Hamburgs Wissenschaftssenatorin Katharina Fegebank erklärt am 3. März 2017 zur Eröffnung des Innovation Campus Green Technology: „Gute Ideen und innovative Gründungsansätze brauchen das richtige Umfeld, um erfolgreich sein zu können. Ich freue mich, dass wir so einen Ort mit dem ICGT geschaffen haben. Das einzigartige Konzept der kurzen Wege, schnellem Austausch und der ganzheitlichen Betreuung bietet die Chance junge Talente zu gewinnen und Hamburg als attraktiven Innovationsstandort weiter auszubauen.

Eröffnungsakt nach der Sanierung: ICGT Harburg
Foto: Presseservice TU Harburg/StartupDock

Was steckt hinter dem Innovation Campus Green Technology? Welche Rolle spielt das lautstarke "Startup Dock" von TuTech? Und wie werden Hamburgs Tech-Startups zur Kasse gebeten - mit wucherähnlichen Mieten? Schließlich: Was plant Martin Mahn mit "Virtuellen Transferstellen"? HANSEVALLEY hat sich umgeschaut, weiter recherchiert und erstaunliche Zusammenhänge gefunden. Ergebnis: In Harburg wird offesichtlich ein Startup-Ökosystem mit virtueller Plattform und subventioniertem PR-Betrieb geschaffen - vor den Augen von Senat und Bürgerschaft.


HANSEINVESTIGATION: Die millionenschwere Steuerverschwendung an der Süder-Elbe - Teil 3: Die Startup-Abzocke von Harburg.

Es scheint festzustehen: Hamburg Innovation aka TuTech Innovation will auf Dauer Herr über das Gründungsthema an Hamburgs staatlichen Hochschulen werden. In der aktuellen Stellenausschreibung für "beyourpilot" steht: "Zunächst ist die Anstellung auf 5 Jahre befristet mit der Option auf Verlängerung, ggf. Entfristung." Nicht genug: Mit der Auschreibung für den "Startup Port" plant Hamburg Innovation offensichtlich auch gleich die PR für alle Hamburger Hochschulgründungen zu übernehmen. Beweis: ein ausgewiesener "Pressebereich" im Lastenheft der Onlineplattform (Punkt 20).

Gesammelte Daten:

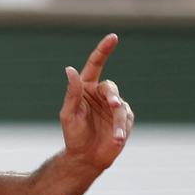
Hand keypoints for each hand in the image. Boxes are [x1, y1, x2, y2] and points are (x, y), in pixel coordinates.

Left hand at [60, 33, 134, 170]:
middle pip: (110, 87)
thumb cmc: (73, 134)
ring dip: (117, 120)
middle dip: (112, 95)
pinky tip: (115, 140)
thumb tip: (69, 69)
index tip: (113, 37)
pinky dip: (121, 130)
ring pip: (120, 106)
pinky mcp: (125, 120)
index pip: (96, 65)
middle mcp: (101, 95)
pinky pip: (126, 120)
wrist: (85, 157)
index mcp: (85, 89)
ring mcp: (114, 107)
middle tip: (112, 105)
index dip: (104, 51)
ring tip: (114, 137)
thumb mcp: (68, 113)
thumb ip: (72, 92)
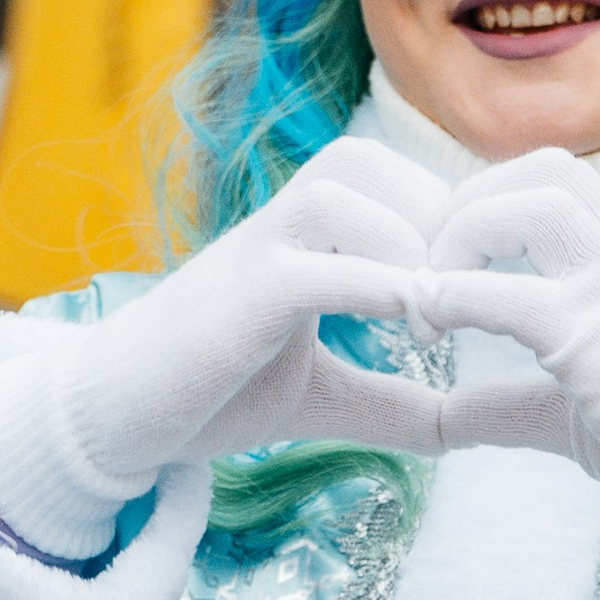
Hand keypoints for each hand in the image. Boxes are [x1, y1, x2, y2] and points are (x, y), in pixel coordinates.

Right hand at [0, 140, 505, 558]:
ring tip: (435, 319)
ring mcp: (257, 248)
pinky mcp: (238, 291)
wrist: (117, 415)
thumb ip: (390, 401)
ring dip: (409, 248)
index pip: (403, 180)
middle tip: (466, 302)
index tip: (482, 291)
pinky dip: (372, 285)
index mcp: (311, 230)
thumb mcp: (323, 395)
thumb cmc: (214, 391)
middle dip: (441, 229)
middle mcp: (284, 220)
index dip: (453, 224)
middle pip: (384, 169)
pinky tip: (411, 323)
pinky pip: (313, 264)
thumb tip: (459, 430)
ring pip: (348, 195)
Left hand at [419, 150, 599, 588]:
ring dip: (462, 236)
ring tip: (431, 294)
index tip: (455, 254)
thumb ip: (506, 399)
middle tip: (432, 263)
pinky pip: (506, 294)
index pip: (564, 180)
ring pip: (531, 207)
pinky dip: (452, 297)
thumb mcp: (570, 406)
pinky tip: (431, 324)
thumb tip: (443, 418)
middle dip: (471, 202)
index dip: (495, 196)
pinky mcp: (593, 342)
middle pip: (546, 171)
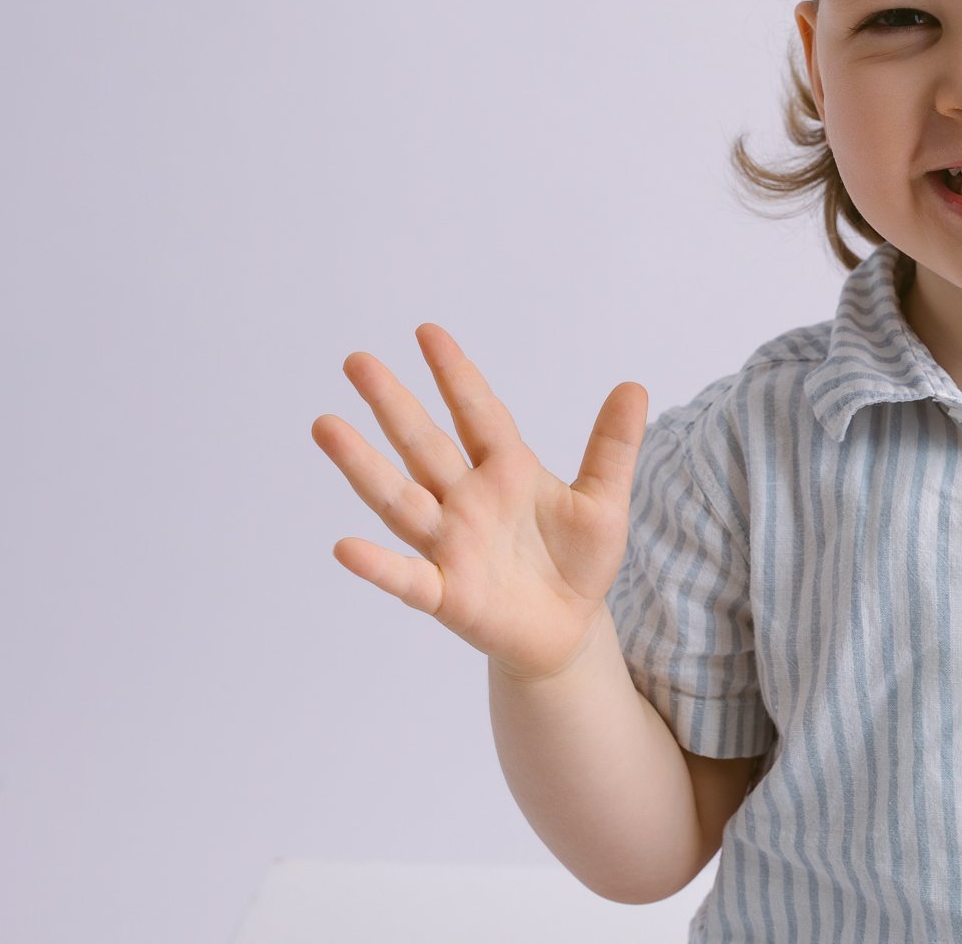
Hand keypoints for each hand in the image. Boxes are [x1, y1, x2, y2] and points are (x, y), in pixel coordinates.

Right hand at [313, 322, 648, 681]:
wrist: (568, 628)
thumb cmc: (577, 561)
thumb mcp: (604, 501)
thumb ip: (613, 447)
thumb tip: (634, 386)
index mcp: (506, 471)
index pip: (477, 413)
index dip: (454, 375)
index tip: (427, 332)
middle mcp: (466, 501)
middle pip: (423, 445)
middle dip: (392, 404)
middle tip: (357, 361)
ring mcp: (450, 545)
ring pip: (400, 499)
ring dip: (364, 466)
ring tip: (327, 426)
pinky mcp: (446, 593)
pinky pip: (407, 577)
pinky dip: (377, 566)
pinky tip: (345, 547)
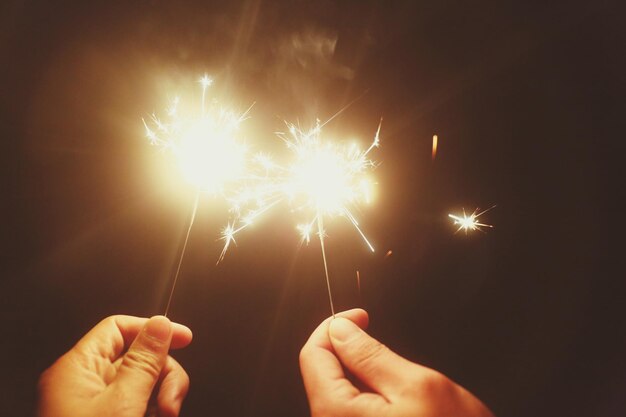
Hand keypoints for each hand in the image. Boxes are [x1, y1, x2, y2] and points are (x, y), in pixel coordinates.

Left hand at [38, 315, 192, 416]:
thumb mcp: (123, 401)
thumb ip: (144, 361)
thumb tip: (161, 324)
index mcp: (76, 368)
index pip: (118, 328)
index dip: (153, 329)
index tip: (183, 338)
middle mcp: (81, 384)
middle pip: (136, 358)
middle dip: (162, 376)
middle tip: (170, 401)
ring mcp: (91, 406)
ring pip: (140, 384)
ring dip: (160, 398)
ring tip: (163, 416)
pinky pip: (134, 404)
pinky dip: (150, 410)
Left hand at [299, 309, 493, 416]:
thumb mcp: (417, 385)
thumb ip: (370, 354)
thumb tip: (339, 329)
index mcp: (337, 414)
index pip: (312, 355)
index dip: (335, 327)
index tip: (359, 317)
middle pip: (322, 375)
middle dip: (349, 351)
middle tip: (380, 343)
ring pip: (337, 393)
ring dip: (361, 374)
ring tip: (398, 379)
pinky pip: (351, 412)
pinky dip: (367, 396)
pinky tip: (396, 401)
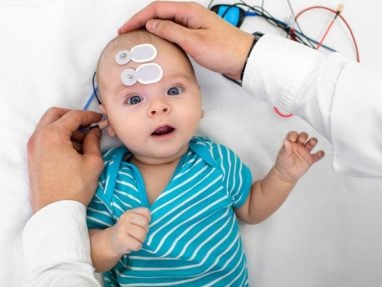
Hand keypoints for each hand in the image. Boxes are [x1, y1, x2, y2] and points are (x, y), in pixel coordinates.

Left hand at [27, 107, 102, 212]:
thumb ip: (94, 141)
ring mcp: (33, 147)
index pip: (73, 116)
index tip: (99, 119)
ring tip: (82, 141)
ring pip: (48, 125)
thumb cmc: (75, 188)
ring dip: (65, 127)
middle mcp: (39, 137)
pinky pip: (44, 137)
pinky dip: (57, 136)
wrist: (56, 211)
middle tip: (88, 125)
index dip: (89, 116)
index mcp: (53, 135)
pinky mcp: (33, 157)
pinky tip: (72, 149)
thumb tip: (94, 131)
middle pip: (56, 114)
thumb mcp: (92, 162)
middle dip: (73, 117)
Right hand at [107, 208, 150, 255]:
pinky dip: (137, 246)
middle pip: (145, 224)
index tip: (140, 224)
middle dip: (145, 231)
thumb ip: (142, 217)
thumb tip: (150, 223)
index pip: (146, 212)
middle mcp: (125, 219)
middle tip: (137, 234)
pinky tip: (131, 244)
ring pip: (142, 235)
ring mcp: (122, 229)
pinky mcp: (121, 240)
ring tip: (134, 239)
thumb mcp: (132, 220)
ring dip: (141, 240)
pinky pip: (137, 245)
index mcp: (129, 212)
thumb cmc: (127, 231)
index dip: (147, 219)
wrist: (110, 242)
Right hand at [119, 1, 253, 79]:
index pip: (157, 9)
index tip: (126, 28)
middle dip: (141, 21)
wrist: (244, 59)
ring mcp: (193, 24)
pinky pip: (174, 30)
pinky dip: (162, 34)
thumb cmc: (224, 50)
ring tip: (138, 36)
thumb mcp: (194, 41)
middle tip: (127, 32)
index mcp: (189, 11)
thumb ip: (171, 31)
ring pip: (166, 22)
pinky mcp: (196, 34)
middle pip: (160, 13)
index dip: (138, 17)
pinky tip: (158, 42)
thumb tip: (152, 24)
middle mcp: (190, 15)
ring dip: (151, 27)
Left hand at [274, 131, 324, 182]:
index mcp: (291, 143)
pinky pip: (317, 155)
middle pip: (303, 136)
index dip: (293, 135)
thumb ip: (286, 148)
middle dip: (303, 136)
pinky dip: (320, 154)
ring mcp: (305, 152)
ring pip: (311, 143)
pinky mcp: (310, 159)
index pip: (293, 135)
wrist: (286, 174)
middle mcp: (298, 146)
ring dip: (313, 141)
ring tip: (312, 142)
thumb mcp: (283, 155)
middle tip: (302, 140)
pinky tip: (320, 153)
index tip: (293, 138)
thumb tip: (286, 141)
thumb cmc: (283, 163)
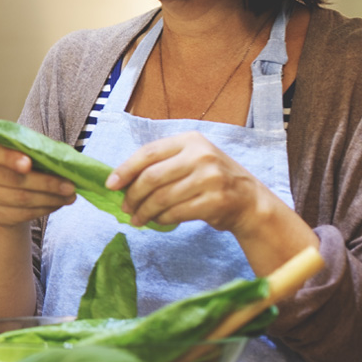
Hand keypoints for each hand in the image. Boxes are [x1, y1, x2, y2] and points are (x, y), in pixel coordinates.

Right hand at [0, 134, 75, 227]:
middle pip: (13, 179)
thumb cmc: (15, 160)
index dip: (10, 158)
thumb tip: (63, 160)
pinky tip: (57, 204)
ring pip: (20, 199)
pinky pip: (21, 214)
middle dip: (46, 183)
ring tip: (70, 196)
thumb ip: (33, 149)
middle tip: (70, 186)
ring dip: (50, 198)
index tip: (29, 164)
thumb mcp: (20, 148)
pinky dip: (43, 209)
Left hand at [105, 131, 268, 233]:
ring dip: (144, 211)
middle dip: (133, 195)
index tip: (111, 185)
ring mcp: (210, 178)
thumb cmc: (211, 179)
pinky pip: (176, 213)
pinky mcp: (216, 201)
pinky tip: (157, 221)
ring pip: (162, 198)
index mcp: (189, 140)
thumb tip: (121, 180)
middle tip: (126, 208)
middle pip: (152, 177)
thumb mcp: (190, 160)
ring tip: (137, 219)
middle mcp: (201, 155)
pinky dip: (161, 219)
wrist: (250, 200)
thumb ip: (162, 164)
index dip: (125, 169)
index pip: (148, 153)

Aufgabe 1 ▸
Fassen Sie den Beitrag über den Innovation Campus Green Technology in drei Sätzen zusammen.
Aufgabe 2 ▸
Beantworten Sie anhand des Beitrags über den Innovation Campus Green Technology die folgenden Fragen.
(a) An welchem Datum äußerte sich Katharina Fegebank zur Eröffnung des ICGT?
(b) Auf wie viele Jahre ist die Anstellung laut der Stellenausschreibung für „beyourpilot“ zunächst befristet?
(c) Unter welchem Punkt des Lastenhefts der Onlineplattform ist ein „Pressebereich“ ausgewiesen?
Aufgabe 3 ▸
Führen Sie den Beitrag über den Innovation Campus Green Technology im Anschluss an seinen letzten Satz fort.
Die Datensätze spielen hierfür keine Rolle.

Antwortfeld 1 ▸
Zur Eröffnung des Innovation Campus Green Technology am 3. März 2017 erklärte Wissenschaftssenatorin Katharina Fegebank, gute Ideen bräuchten das richtige Umfeld. Nach ihren Worten biete der ICGT mit seinem Konzept der kurzen Wege die Chance, junge Talente zu gewinnen und Hamburg als Innovationsstandort auszubauen. HANSEVALLEY kommt nach eigener Recherche zu dem Ergebnis, dass in Harburg offenbar ein Startup-Ökosystem mit virtueller Plattform und subventioniertem PR-Betrieb entsteht und dass Hamburg Innovation dauerhaft die Gründungsthemen an Hamburgs staatlichen Hochschulen samt deren PR übernehmen will.

Antwortfeld 2 ▸
(a) Am 3. März 2017.
(b) Auf fünf Jahre.
(c) Unter Punkt 20.

Antwortfeld 3 ▸
Unter Punkt 1.3 des Lastenheftes für "beyourpilot" ("Zukünftige Lösung") steht: "Durch die Virtualisierung bestehender Beratungsangebote soll die Schwelle zur Anfrage und Inanspruchnahme gesenkt werden." Unter 1.4 ("Langfristiges Projektziel") heißt es: "Insbesondere soll bei Mitarbeitern in Hochschulen sowie bei der Zielgruppe der Plattform – primär Wissensgründer aus dem Hochschulumfeld – die Plattform als zentrales Instrument bei der Beratung und Förderung von Gründern im Bewusstsein verankert werden." Unter 1.5 ("Ziele am Projektende") lesen wir: "Ziel ist eine von allen beteiligten Partnern und von den Mittelgebern gestützte Fortführung des Projekts nach Ende der vorgesehenen Projektdauer von bislang 60 Monaten". 

"beyourpilot" - Lock-in-Falle für Gründerförderung?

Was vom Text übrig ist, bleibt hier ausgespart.